**PROBLEM TO SOLVE**: Please retype the data below exactly, stopping after the line with "26: (593, 183, 23.93)" and skipping every picture.

(Dataset entries)
▽

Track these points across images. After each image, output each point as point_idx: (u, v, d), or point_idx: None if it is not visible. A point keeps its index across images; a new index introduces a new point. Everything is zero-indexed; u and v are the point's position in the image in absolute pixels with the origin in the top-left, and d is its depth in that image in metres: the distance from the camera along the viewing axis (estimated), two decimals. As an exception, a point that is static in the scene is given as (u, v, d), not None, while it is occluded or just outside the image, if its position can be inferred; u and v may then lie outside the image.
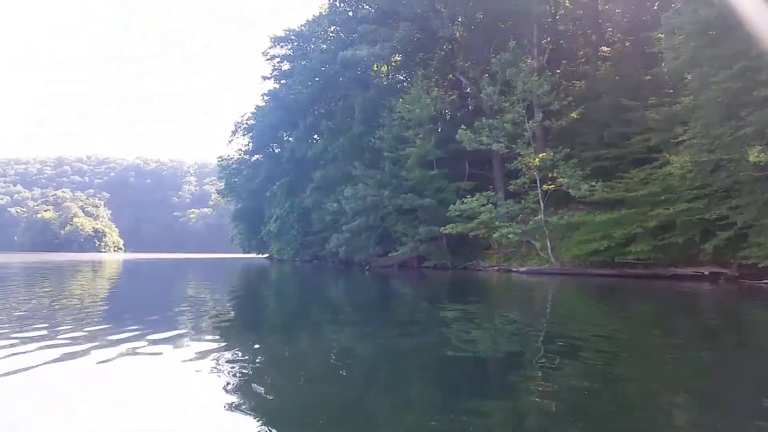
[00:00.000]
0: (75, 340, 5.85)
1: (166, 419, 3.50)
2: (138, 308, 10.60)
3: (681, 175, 19.85)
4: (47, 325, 7.06)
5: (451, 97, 33.84)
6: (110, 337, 6.11)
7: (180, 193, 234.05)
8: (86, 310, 9.10)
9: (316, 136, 46.61)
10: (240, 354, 5.57)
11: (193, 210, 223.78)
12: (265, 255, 63.74)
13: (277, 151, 56.13)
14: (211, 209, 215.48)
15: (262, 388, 4.14)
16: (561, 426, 3.43)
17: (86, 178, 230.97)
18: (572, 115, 27.44)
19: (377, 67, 43.86)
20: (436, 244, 31.81)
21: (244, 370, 4.76)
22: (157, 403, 3.84)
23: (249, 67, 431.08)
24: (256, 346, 6.06)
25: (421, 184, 31.31)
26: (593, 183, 23.93)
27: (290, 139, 50.76)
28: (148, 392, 4.12)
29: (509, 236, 26.25)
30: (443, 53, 38.10)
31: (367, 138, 36.60)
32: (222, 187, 68.38)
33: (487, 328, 7.97)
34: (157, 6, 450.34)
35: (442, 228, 28.57)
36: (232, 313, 9.90)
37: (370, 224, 33.77)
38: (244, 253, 74.95)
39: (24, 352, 5.17)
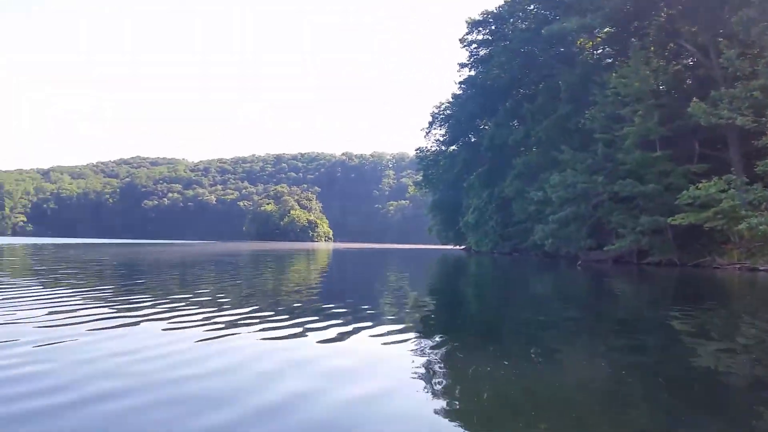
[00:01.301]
0: (292, 322, 6.32)
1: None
2: (347, 295, 10.87)
3: None
4: (267, 306, 7.87)
5: (676, 67, 28.99)
6: (319, 323, 6.33)
7: (380, 186, 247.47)
8: (301, 294, 9.82)
9: (515, 122, 44.23)
10: (437, 350, 5.15)
11: (391, 202, 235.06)
12: (462, 246, 63.12)
13: (473, 140, 54.75)
14: (408, 201, 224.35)
15: (454, 387, 3.93)
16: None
17: (300, 174, 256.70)
18: None
19: (581, 42, 40.03)
20: (660, 236, 27.68)
21: (439, 368, 4.44)
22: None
23: (445, 56, 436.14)
24: (456, 344, 5.54)
25: (642, 168, 27.66)
26: None
27: (488, 126, 48.97)
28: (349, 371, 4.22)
29: (761, 228, 21.39)
30: (663, 19, 33.01)
31: (575, 119, 33.34)
32: (419, 178, 69.28)
33: (730, 343, 6.18)
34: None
35: (669, 218, 25.07)
36: (434, 306, 9.39)
37: (580, 214, 30.60)
38: (442, 244, 75.42)
39: (247, 329, 5.79)
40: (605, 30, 36.40)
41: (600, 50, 40.05)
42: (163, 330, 5.54)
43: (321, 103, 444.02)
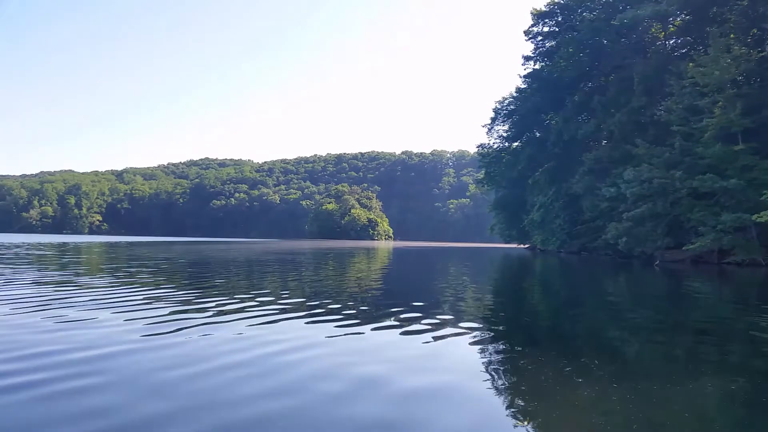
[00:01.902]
0: (351, 318, 6.39)
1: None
2: (407, 292, 10.68)
3: None
4: (329, 302, 7.85)
5: (760, 54, 27.10)
6: (377, 321, 6.28)
7: (440, 184, 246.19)
8: (365, 291, 9.82)
9: (585, 116, 42.61)
10: (501, 352, 4.96)
11: (452, 200, 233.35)
12: (526, 245, 61.63)
13: (539, 135, 53.11)
14: (468, 199, 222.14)
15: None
16: None
17: (361, 173, 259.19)
18: None
19: (654, 31, 38.13)
20: (743, 235, 25.99)
21: (504, 369, 4.29)
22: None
23: (507, 50, 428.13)
24: (518, 347, 5.21)
25: (723, 163, 26.04)
26: None
27: (554, 121, 47.33)
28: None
29: None
30: (745, 3, 30.93)
31: (650, 111, 31.80)
32: (481, 176, 68.08)
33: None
34: None
35: (754, 215, 23.56)
36: (499, 306, 8.98)
37: (656, 211, 29.01)
38: (504, 242, 73.92)
39: (314, 323, 6.00)
40: (681, 17, 34.51)
41: (674, 39, 38.02)
42: (238, 325, 5.66)
43: (381, 103, 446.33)
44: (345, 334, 5.35)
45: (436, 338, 5.29)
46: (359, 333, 5.44)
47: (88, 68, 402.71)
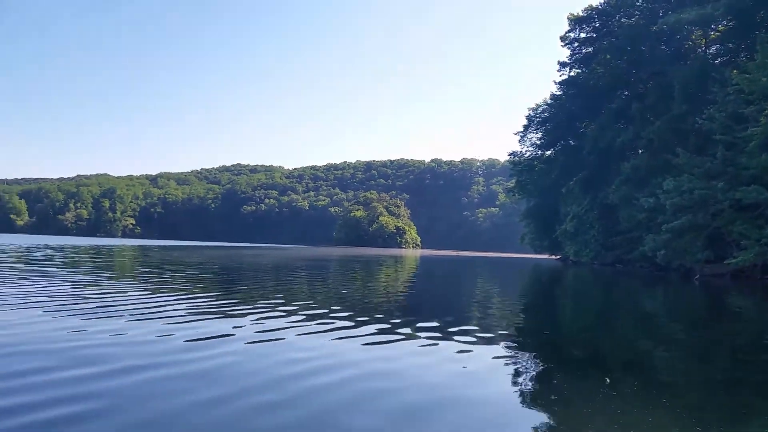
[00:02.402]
0: (380, 333, 6.09)
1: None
2: (433, 304, 10.54)
3: None
4: (357, 315, 7.60)
5: (811, 60, 26.01)
6: (408, 338, 6.05)
7: (469, 193, 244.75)
8: (391, 302, 9.58)
9: (622, 124, 41.53)
10: (532, 370, 4.72)
11: (481, 209, 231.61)
12: (557, 256, 60.45)
13: (573, 143, 52.10)
14: (498, 209, 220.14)
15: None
16: None
17: (390, 180, 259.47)
18: None
19: (695, 37, 37.11)
20: (790, 249, 24.67)
21: (535, 388, 4.10)
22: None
23: (539, 58, 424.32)
24: (550, 365, 5.00)
25: (768, 173, 24.71)
26: None
27: (590, 129, 46.27)
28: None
29: None
30: (795, 6, 29.86)
31: (691, 119, 30.79)
32: (512, 185, 67.22)
33: None
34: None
35: None
36: (527, 320, 8.74)
37: (697, 223, 27.99)
38: (535, 253, 72.82)
39: (338, 331, 5.98)
40: (725, 22, 33.45)
41: (717, 46, 36.91)
42: (264, 340, 5.35)
43: (411, 110, 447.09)
44: (374, 354, 5.03)
45: (467, 358, 4.99)
46: (389, 351, 5.12)
47: (125, 74, 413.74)
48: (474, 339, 5.98)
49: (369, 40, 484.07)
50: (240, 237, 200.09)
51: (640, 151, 37.57)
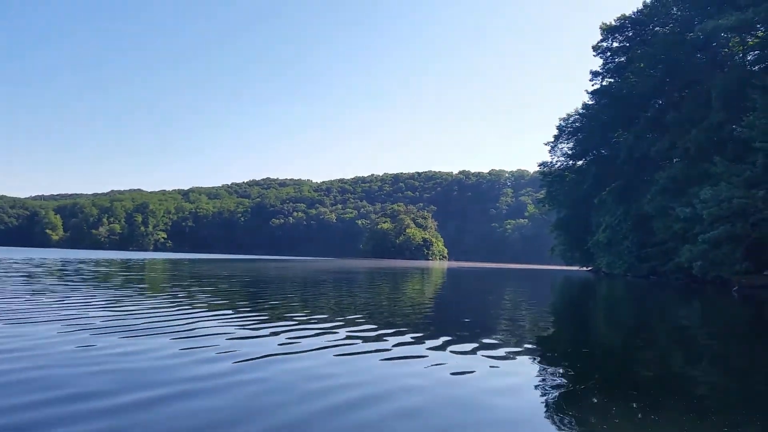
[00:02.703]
0: (409, 339, 6.30)
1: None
2: (462, 317, 10.19)
3: None
4: (380, 325, 7.65)
5: None
6: (431, 341, 6.29)
7: (497, 204, 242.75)
8: (419, 315, 9.52)
9: (657, 134, 40.79)
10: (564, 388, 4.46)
11: (509, 221, 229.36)
12: (588, 268, 59.37)
13: (605, 153, 51.35)
14: (526, 220, 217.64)
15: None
16: None
17: (417, 193, 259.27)
18: None
19: (732, 44, 36.44)
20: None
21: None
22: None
23: (567, 68, 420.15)
24: (583, 381, 4.75)
25: (813, 182, 23.98)
26: None
27: (622, 138, 45.58)
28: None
29: None
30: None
31: (729, 127, 30.01)
32: (542, 195, 66.49)
33: None
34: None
35: None
36: (559, 335, 8.39)
37: (735, 233, 27.26)
38: (566, 264, 71.64)
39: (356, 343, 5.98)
40: (764, 28, 32.70)
41: (756, 52, 36.07)
42: (294, 360, 5.08)
43: (439, 122, 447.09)
44: (405, 370, 4.83)
45: (498, 373, 4.84)
46: (422, 375, 4.69)
47: (157, 91, 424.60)
48: (505, 353, 5.81)
49: (396, 52, 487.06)
50: (268, 250, 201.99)
51: (675, 161, 36.85)
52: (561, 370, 5.12)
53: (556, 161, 58.94)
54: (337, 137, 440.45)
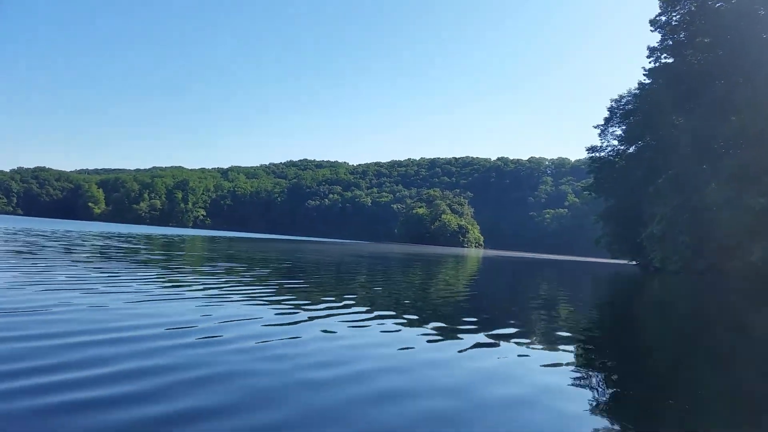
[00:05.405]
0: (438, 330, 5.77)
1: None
2: (494, 307, 9.49)
3: None
4: (411, 312, 7.20)
5: None
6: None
7: (536, 192, 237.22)
8: (447, 304, 9.00)
9: (722, 116, 36.98)
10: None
11: (548, 210, 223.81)
12: (636, 262, 55.71)
13: (663, 137, 47.30)
14: (566, 209, 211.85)
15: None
16: None
17: (453, 178, 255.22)
18: None
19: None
20: None
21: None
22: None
23: (613, 52, 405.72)
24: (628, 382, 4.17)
25: None
26: None
27: (683, 122, 41.67)
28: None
29: None
30: None
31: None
32: (588, 183, 62.84)
33: None
34: None
35: None
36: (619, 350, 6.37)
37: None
38: (612, 257, 67.93)
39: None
40: None
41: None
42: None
43: (478, 107, 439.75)
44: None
45: (546, 371, 4.28)
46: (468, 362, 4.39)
47: (201, 70, 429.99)
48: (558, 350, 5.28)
49: (434, 35, 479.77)
50: (303, 230, 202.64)
51: (744, 146, 33.19)
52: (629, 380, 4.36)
53: (606, 146, 55.21)
54: (374, 121, 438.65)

△

**RESPONSE AREA**:
Track these points across images. After each image, output each point as point_idx: (u, v, d), or point_idx: None if it is not visible. A point keeps its index across images; a new index introduces a new point. Everything is zero-indexed; u and v are the point's position in the image in absolute pixels with the origin in the top-left, and d is its depth in that image in metres: the distance from the camera along the viewing axis (estimated), two decimals. As an exception, a point that is static in the scene is given as (u, v, d), not None, while it is occluded or just outside the image, if its position can be inferred; u and v may then lie outside the image.
[00:00.000]
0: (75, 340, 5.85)
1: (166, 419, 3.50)
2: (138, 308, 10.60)
3: (681, 175, 19.85)
4: (47, 325, 7.06)
5: (451, 97, 33.84)
6: (110, 337, 6.11)
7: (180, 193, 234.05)
8: (86, 310, 9.10)
9: (316, 136, 46.61)
10: (240, 354, 5.57)
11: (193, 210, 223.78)
12: (265, 255, 63.74)
13: (277, 151, 56.13)
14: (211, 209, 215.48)
15: (262, 388, 4.14)
16: (561, 426, 3.43)
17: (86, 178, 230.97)
18: (572, 115, 27.44)
19: (377, 67, 43.86)
20: (436, 244, 31.81)
21: (244, 370, 4.76)
22: (157, 403, 3.84)
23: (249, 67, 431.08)
24: (256, 346, 6.06)
25: (421, 184, 31.31)
26: (593, 183, 23.93)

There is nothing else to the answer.